Friday, March 14, 2025

Set-Ups for Pay-Offs in Severance's "The After Hours"

 Serialized storytelling sometimes requires an episode that is less about resolving things than preparing for a resolution. This can mean resolving side-storylines before the main ones can be addressed, but it can also mean throwing in the new elements before we can get to that proper conclusion.

These sorts of episodes often don't get a lot of love, but to an extent, they're really the meat of storytelling. Climaxes and finales are always important, and they're kind of the make-or-break of a story, but they can only exist if we've been taken along with these kinds of episodes.

So, what happens here?

Well, we can sort of go character-by-character.

Dylan's wife, Gretchen, confesses to his outie, her husband, that she kissed his innie. Dylan clearly holds the view that he and his innie are completely separate people, and considers this a betrayal, threatening to quit the job just to end Innie Dylan's existence unless Gretchen agrees to stop seeing him. It's utterly heartbreaking for Innie Dylan, who has only, through these visits with Gretchen, begun to understand the potential of what life has to offer. Desperately proposing to the woman he's already technically married to, he must face her rejection, and decides, in an act tantamount to suicide, to request a resignation. Granted, his outie must approve such a request, but Dylan decides that, having glimpsed the other side, the personalized erasers and finger-traps are just not enough to motivate his existence anymore.

Irving comes home to discover, rather disturbingly, that Burt is there, waiting for him. Burt insists that he and Irv go for a ride, and on this ride, he explains that he didn't ever hurt anyone working for Lumon, but he drove people places and pointedly didn't ask what was done to them when they got there. His choice to undergo severance was, it seems, an opportunity to escape that guilt. Unwilling to harm Irving, he instead buys him a train ticket to the end of the line, and tells Irving (who has his dog Radar with him) to get off at a random stop so that Burt won't know where he is. Even in their brief time together, the outies share a moment of potential tenderness that their innies knew, but it's just not right. Star-crossed lovers part, and Irving heads off into the sunset.

Now, it's a very strange thing, because Milchick is, in most scenarios, a villain on this show (we see him unceremoniously transferring Ms. Huang to fucking Svalbard as a premature completion of her fellowship,) but in a confrontation with Drummond, who is on his ass because Mark hasn't been coming into work, Milchick stands up to him, suggesting to his superior that, as he is the manager of the severed floor, Mark's absence is not his responsibility, and furthermore, that he can use all the fancy words he wants, suggesting that Drummond "devour feculence," (i.e., Eat Shit). Milchick might not actually be a good guy, but seeing him stand up to the dehumanizing Lumon enforcer was profoundly cathartic and satisfying. (Especially as someone who also enjoys playing with unconventional vocabulary choices.)

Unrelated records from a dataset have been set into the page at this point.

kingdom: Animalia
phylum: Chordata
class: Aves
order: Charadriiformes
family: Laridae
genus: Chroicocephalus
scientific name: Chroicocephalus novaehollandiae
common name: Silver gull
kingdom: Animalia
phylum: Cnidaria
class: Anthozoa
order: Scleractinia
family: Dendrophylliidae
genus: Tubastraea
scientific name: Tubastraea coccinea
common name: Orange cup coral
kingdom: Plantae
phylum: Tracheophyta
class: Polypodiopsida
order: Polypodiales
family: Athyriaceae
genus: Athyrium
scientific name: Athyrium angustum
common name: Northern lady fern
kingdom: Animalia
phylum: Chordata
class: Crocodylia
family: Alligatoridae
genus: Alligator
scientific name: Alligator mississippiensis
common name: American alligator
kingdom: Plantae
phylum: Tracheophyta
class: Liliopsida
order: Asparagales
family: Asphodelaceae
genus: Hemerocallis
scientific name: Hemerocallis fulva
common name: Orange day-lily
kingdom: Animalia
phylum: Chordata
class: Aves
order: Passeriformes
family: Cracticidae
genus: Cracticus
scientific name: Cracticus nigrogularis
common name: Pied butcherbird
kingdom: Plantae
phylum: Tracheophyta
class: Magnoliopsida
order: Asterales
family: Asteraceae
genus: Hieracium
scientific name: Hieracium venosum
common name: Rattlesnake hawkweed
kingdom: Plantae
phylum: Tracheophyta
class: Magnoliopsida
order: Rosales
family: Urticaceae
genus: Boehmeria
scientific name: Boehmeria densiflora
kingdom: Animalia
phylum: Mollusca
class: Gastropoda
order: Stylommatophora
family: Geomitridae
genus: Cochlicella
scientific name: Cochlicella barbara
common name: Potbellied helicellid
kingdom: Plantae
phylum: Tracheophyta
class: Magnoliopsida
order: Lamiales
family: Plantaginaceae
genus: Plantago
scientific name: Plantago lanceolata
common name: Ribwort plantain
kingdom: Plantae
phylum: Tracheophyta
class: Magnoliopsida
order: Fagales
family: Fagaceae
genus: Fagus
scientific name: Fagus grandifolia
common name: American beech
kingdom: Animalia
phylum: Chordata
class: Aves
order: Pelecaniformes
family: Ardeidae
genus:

We get a brief scene with Helena as she prepares to go to work, eating a hard-boiled egg on the most bizarre decorative plate (I know that eating eggs is not in any way unusual, but as someone who finds them disgusting unless fully mixed into some kind of dough or batter, this scene added a certain visceral disgust for me, especially when her father, Jame, suggests that he would prefer she eat them raw... which is so, so much nastier, and just the idea of a father caring that much about how his adult daughter eats her breakfast is... look, there's never been anything about Jame Eagan that hasn't skeeved me the fuck out). Even as Helena manages to disappoint her father just by eating her eggs cooked, Helly, now aware of her status on the outside, tries to leverage it with Milchick. Ultimately, while Dylan has faltered in his mission to follow Irving instructions to find the Export Corridor, Helly has taken it up, but as she attempts to memorize the directions so that if she's caught, she won't be holding onto them, Jame shows up on the severed floor.

Finally, Mark and Devon meet with Cobel, and while Mark hesitates, he ultimately agrees to follow Cobel's instructions. While he initially tries to call in sick, he ultimately tells Milchick instead that he's just taking a personal day, presenting to his boss the notion that "work is just work," which is kind of a glorious counter to the entire Lumon vibe. Cobel tells him it's crucial that they rescue Gemma before Cold Harbor is completed, at which point she will effectively be dead. What it actually is remains a big question mark. Cobel sneaks Mark into the Birthing Lodges in the back of her truck, claiming Devon is one of "Jame's," and thus is off-the-books (guess Helena might have a bunch of half-siblings running around). Innie Mark wakes up inside one of the cabins, and the work begins.

I don't know what this means in the long-run. Irving's story could just be over, and Dylan is at least moving toward the exit. I hope they aren't leaving the show, though - the MDR Crew is this show's central "found family," after all. But we've got some big balls up in the air, building toward what I hope will be some serious meeting of both Marks.

It's sad to think that we've only got one more episode this season. I'm hoping that we'll get another season, and hopefully one that we don't have to wait quite as long for. But we've got that finale to come, which is sure to have some big reveals, but also probably a lot of big questions raised.